Universities combine to join RNA technology race
RNA technology is the cutting-edge technology researchers need to work with to drive advances in health and medicine.
Australian universities are boosting their research into the cutting-edge RNA technology that produced some Covid-19 vaccines to exploit its potential on several fronts, including but not confined to vaccines.
All of NSW’s universities have collaborated to create the NSW RNA Bioscience Alliance, which immediately has scored $15m from the Berejiklian government to fund its NSW RNA Production and Research Network. The University of NSW Sydney has gone a step further by allocating $25m to its own UNSW RNA Institute, which will work with the alliance and the network, to tackle global challenges in RNA chemistry, biology and medicine.
“The potential of RNA technologies and treatments is enormous, not just to address current and future pandemics but to treat cancer, genetic mutations and auto-immune disease,” UNSW vice-chancellor Ian Jacobs said.
Institute director Pall Thordarson, an expert in nanomedicine and synthetic chemistry, welcomed the rise of the “RNA ecosystem, both globally and here in Australia”.
“We’ve been watching the potential that RNA has for many years,” Professor Thordarson said.
“Now is the right time to bring together … people from science, engineering and medicine into this new institute that will provide both materials to people who are working in that space and support the translation of basic research towards clinical research.”

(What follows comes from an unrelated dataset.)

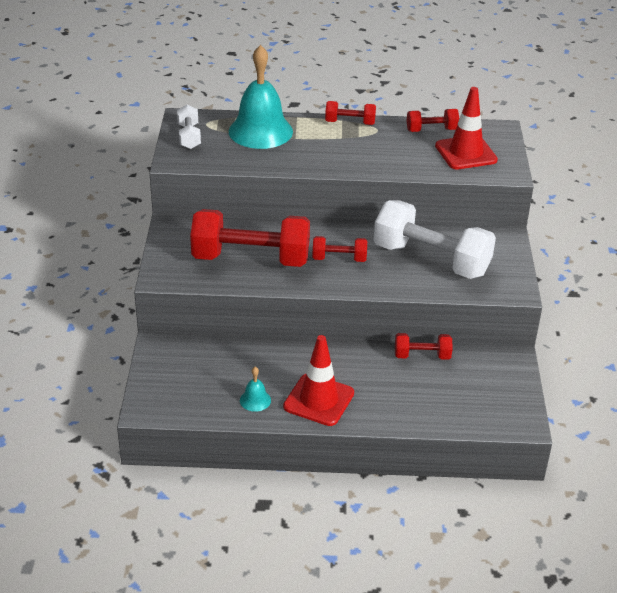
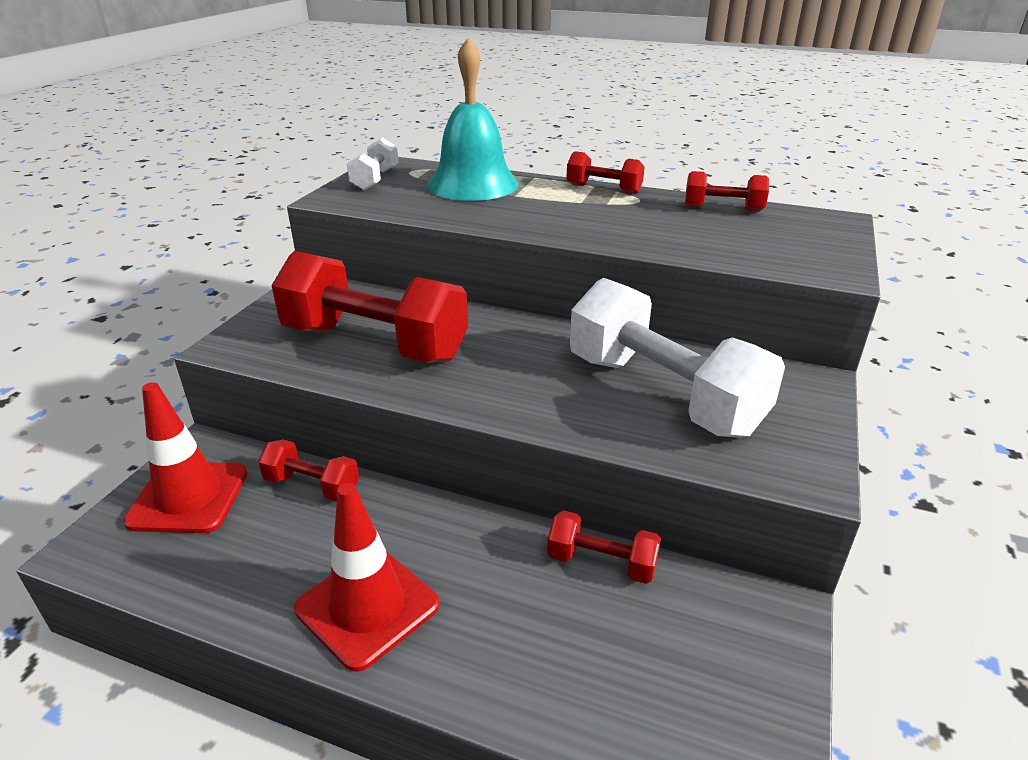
camera: 20 degrees right, 5 degrees down
(255, 400) = (262, 578): turquoise bell -> none
(339, 259) = (508, 366): red dumbbell -> red dumbbell (312, 485)
(466, 153) = (768, 239): red traffic cone -> red traffic cone (188, 497)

In Victoria, the University of Melbourne’s Doherty Institute and Monash University’s Monash Institute of Pharmaceutical Sciences have received $5m to manufacture a vaccine candidate for clinical trials from the state government’s mRNA Victoria.
This agency was established in May with a $50m investment and charged with establishing a commercial-scale mRNA manufacturing capability.
A manufacturing hub is also on the cards in South Australia, where the University of Adelaide and the South Australian Health and Medical Research Institute are supporting biotechnology company BioCina’s pitch to help the federal government set up an mRNA and Covid-19 vaccine manufacturing facility. Adelaide’s deputy vice-chancellor (research) Anton Middelberg said the Adelaide facility would “act as a bridge to the whole national ecosystem”.
“The partners will provide the supporting research groups, underpinning what they are going to do in a manufacturing sense,” Professor Middelberg said of the enterprise.
Australia is recovering from a vaccine shortage compounded by the lack of a local manufacturing facility other than CSL, which has been producing the AstraZeneca’s Covid-19 vaccine.